§ **EXERCISE DESCRIPTION**
Starting at the line that contains "4. **Set your target project:**", repeat each line exactly until the records end, keeping both the first and the last.
┌────────
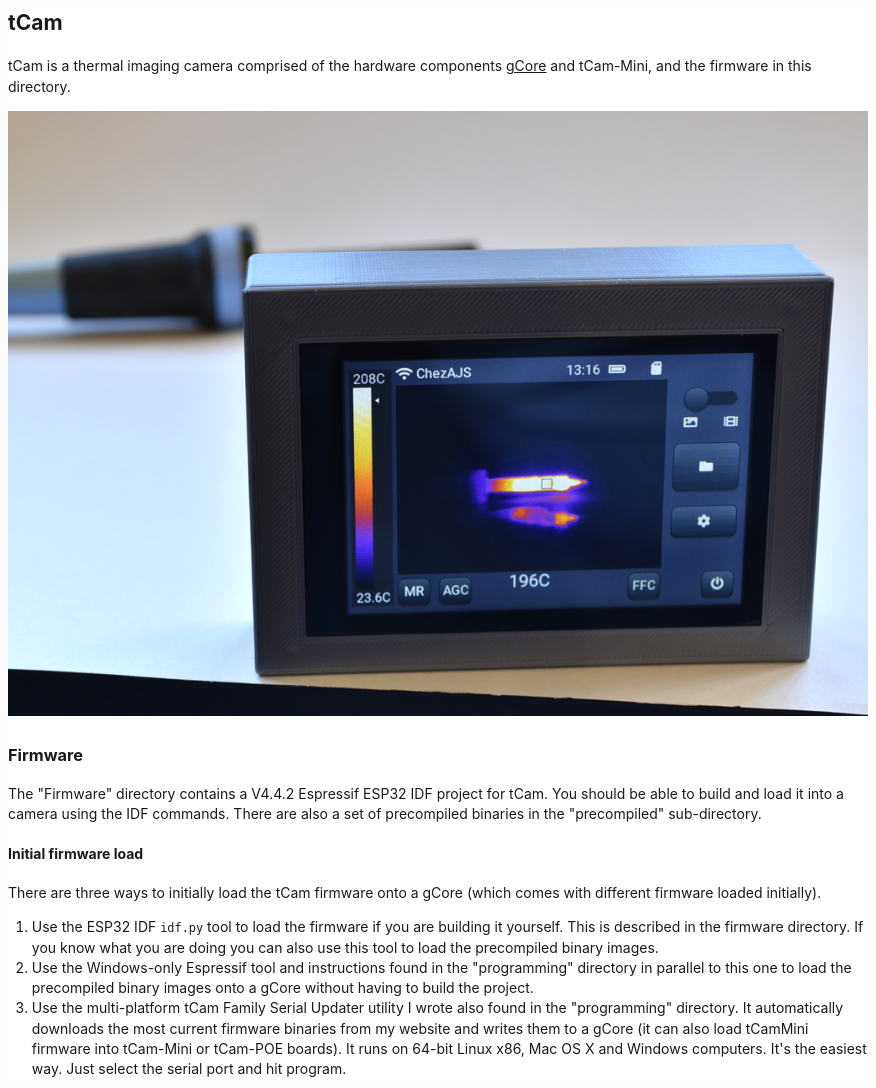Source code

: ## tCam
tCam is a thermal imaging camera comprised of the hardware components [gCore](https://github.com/danjulio/gcore) and tCam-Mini, and the firmware in this directory.

![tCam imaging a solder iron](pictures/tcam_iron.png)

### Firmware
The "Firmware" directory contains a V4.4.2 Espressif ESP32 IDF project for tCam. You should be able to build and load it into a camera using the IDF commands.  There are also a set of precompiled binaries in the "precompiled" sub-directory.

#### Initial firmware load
There are three ways to initially load the tCam firmware onto a gCore (which comes with different firmware loaded initially).

1. Use the ESP32 IDF ```idf.py``` tool to load the firmware if you are building it yourself.  This is described in the firmware directory.  If you know what you are doing you can also use this tool to load the precompiled binary images.
2. Use the Windows-only Espressif tool and instructions found in the "programming" directory in parallel to this one to load the precompiled binary images onto a gCore without having to build the project.
3. Use the multi-platform tCam Family Serial Updater utility I wrote also found in the "programming" directory. It automatically downloads the most current firmware binaries from my website and writes them to a gCore (it can also load tCamMini firmware into tCam-Mini or tCam-POE boards).  It runs on 64-bit  Linux x86, Mac OS X and Windows computers.  It's the easiest way.  Just select the serial port and hit program.
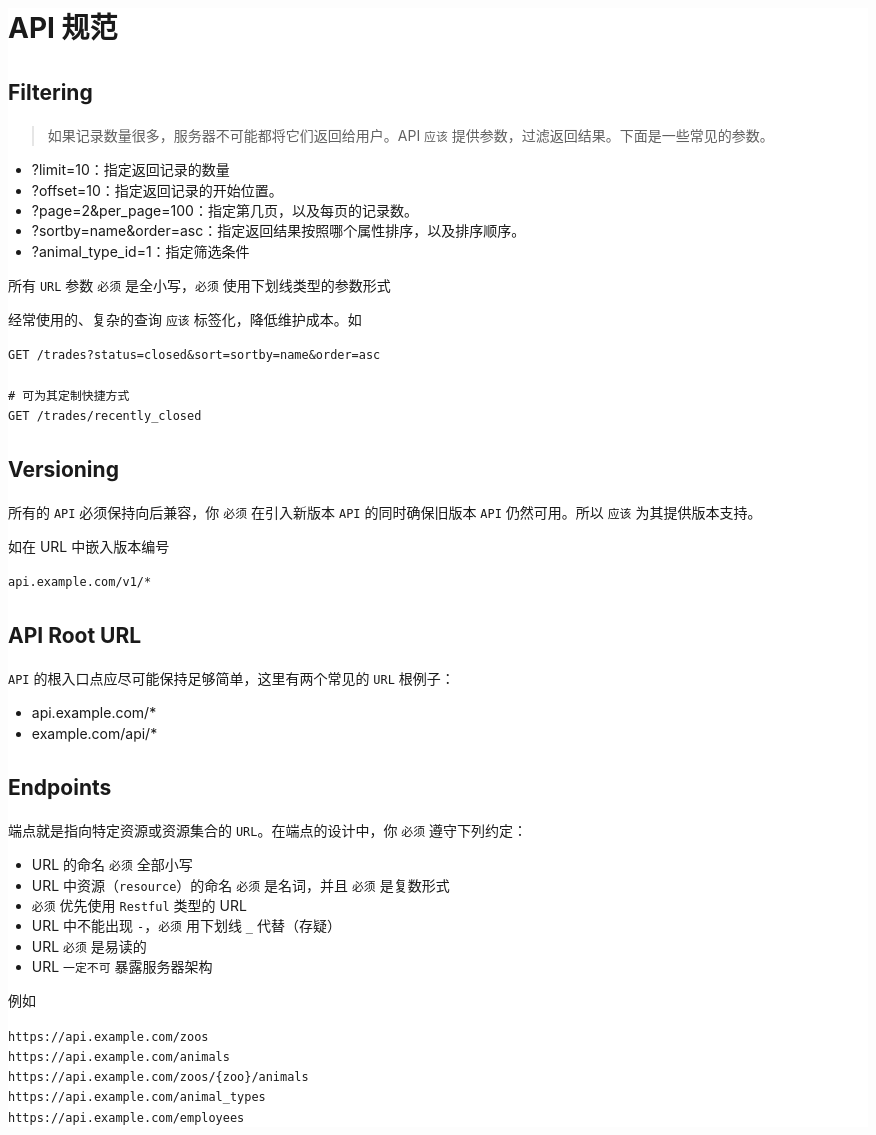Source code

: # API 规范

## Filtering

> 如果记录数量很多，服务器不可能都将它们返回给用户。API `应该` 提供参数，过滤返回结果。下面是一些常见的参数。

- ?limit=10：指定返回记录的数量
- ?offset=10：指定返回记录的开始位置。
- ?page=2&per_page=100：指定第几页，以及每页的记录数。
- ?sortby=name&order=asc：指定返回结果按照哪个属性排序，以及排序顺序。
- ?animal_type_id=1：指定筛选条件

所有 `URL` 参数 `必须` 是全小写，`必须` 使用下划线类型的参数形式

经常使用的、复杂的查询 `应该` 标签化，降低维护成本。如

```
GET /trades?status=closed&sort=sortby=name&order=asc

# 可为其定制快捷方式
GET /trades/recently_closed
```

## Versioning

所有的 `API` 必须保持向后兼容，你 `必须` 在引入新版本 `API` 的同时确保旧版本 `API` 仍然可用。所以 `应该` 为其提供版本支持。

如在 URL 中嵌入版本编号

```
api.example.com/v1/*
```

## API Root URL

`API` 的根入口点应尽可能保持足够简单，这里有两个常见的 `URL` 根例子：

- api.example.com/*
- example.com/api/*

## Endpoints

端点就是指向特定资源或资源集合的 `URL`。在端点的设计中，你 `必须` 遵守下列约定：

- URL 的命名 `必须` 全部小写
- URL 中资源（`resource`）的命名 `必须` 是名词，并且 `必须` 是复数形式
- `必须` 优先使用 `Restful` 类型的 URL
- URL 中不能出现 `-`，`必须` 用下划线 `_` 代替（存疑）
- URL `必须` 是易读的
- URL `一定不可` 暴露服务器架构

例如

```
https://api.example.com/zoos
https://api.example.com/animals
https://api.example.com/zoos/{zoo}/animals
https://api.example.com/animal_types
https://api.example.com/employees
```
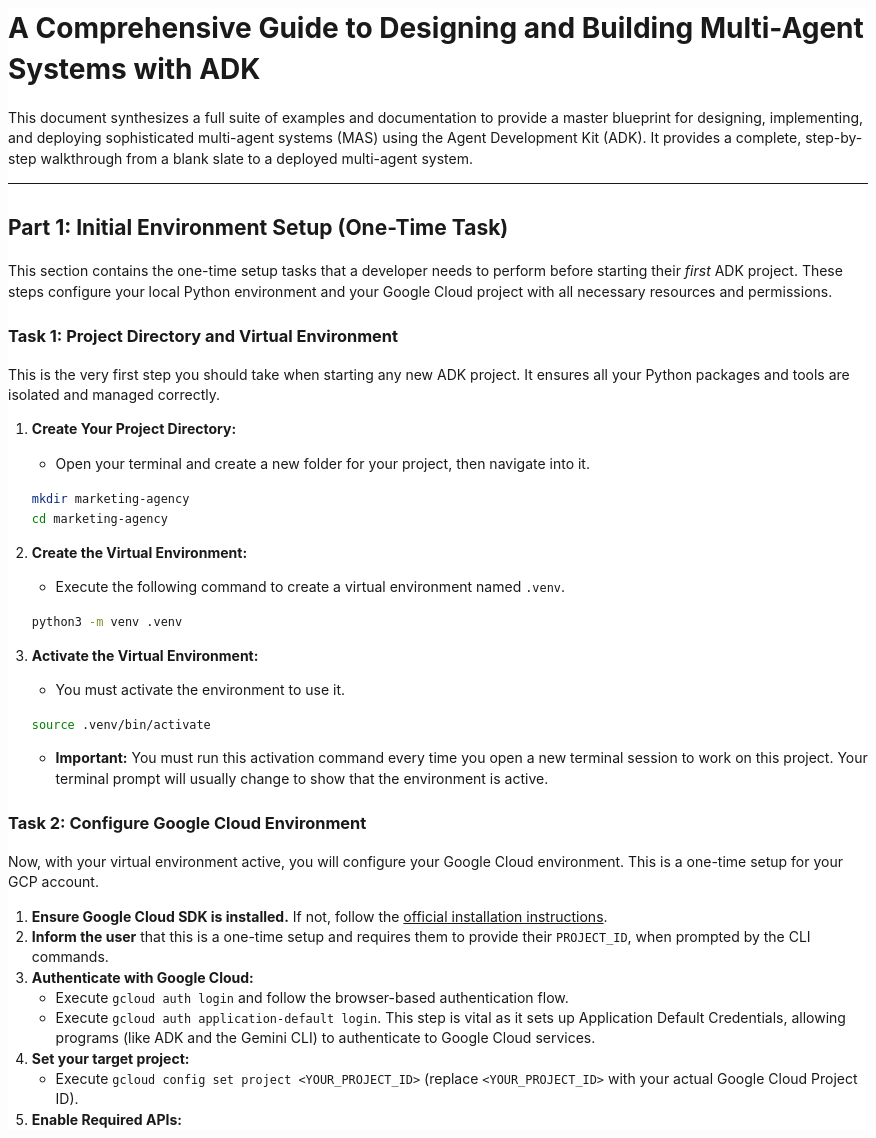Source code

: # A Comprehensive Guide to Designing and Building Multi-Agent Systems with ADK

This document synthesizes a full suite of examples and documentation to provide a master blueprint for designing, implementing, and deploying sophisticated multi-agent systems (MAS) using the Agent Development Kit (ADK). It provides a complete, step-by-step walkthrough from a blank slate to a deployed multi-agent system.

---

## Part 1: Initial Environment Setup (One-Time Task)

This section contains the one-time setup tasks that a developer needs to perform before starting their *first* ADK project. These steps configure your local Python environment and your Google Cloud project with all necessary resources and permissions.

### Task 1: Project Directory and Virtual Environment

This is the very first step you should take when starting any new ADK project. It ensures all your Python packages and tools are isolated and managed correctly.

1. **Create Your Project Directory:**

   * Open your terminal and create a new folder for your project, then navigate into it.

   ```bash
   mkdir marketing-agency
   cd marketing-agency
   ```
2. **Create the Virtual Environment:**

   * Execute the following command to create a virtual environment named `.venv`.

   ```bash
   python3 -m venv .venv
   ```
3. **Activate the Virtual Environment:**

   * You must activate the environment to use it.

   ```bash
   source .venv/bin/activate
   ```

   * **Important:** You must run this activation command every time you open a new terminal session to work on this project. Your terminal prompt will usually change to show that the environment is active.

### Task 2: Configure Google Cloud Environment

Now, with your virtual environment active, you will configure your Google Cloud environment. This is a one-time setup for your GCP account.

1. **Ensure Google Cloud SDK is installed.** If not, follow the [official installation instructions](https://cloud.google.com/sdk/docs/install).
2. **Inform the user** that this is a one-time setup and requires them to provide their `PROJECT_ID`, when prompted by the CLI commands.
3. **Authenticate with Google Cloud:**
   * Execute `gcloud auth login` and follow the browser-based authentication flow.
   * Execute `gcloud auth application-default login`. This step is vital as it sets up Application Default Credentials, allowing programs (like ADK and the Gemini CLI) to authenticate to Google Cloud services.
4. **Set your target project:**
   * Execute `gcloud config set project <YOUR_PROJECT_ID>` (replace `<YOUR_PROJECT_ID>` with your actual Google Cloud Project ID).
5. **Enable Required APIs:**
└────────
§ **ANSWER SPACE**
4. **Set your target project:**
   * Execute `gcloud config set project <YOUR_PROJECT_ID>` (replace `<YOUR_PROJECT_ID>` with your actual Google Cloud Project ID).
5. **Enable Required APIs:**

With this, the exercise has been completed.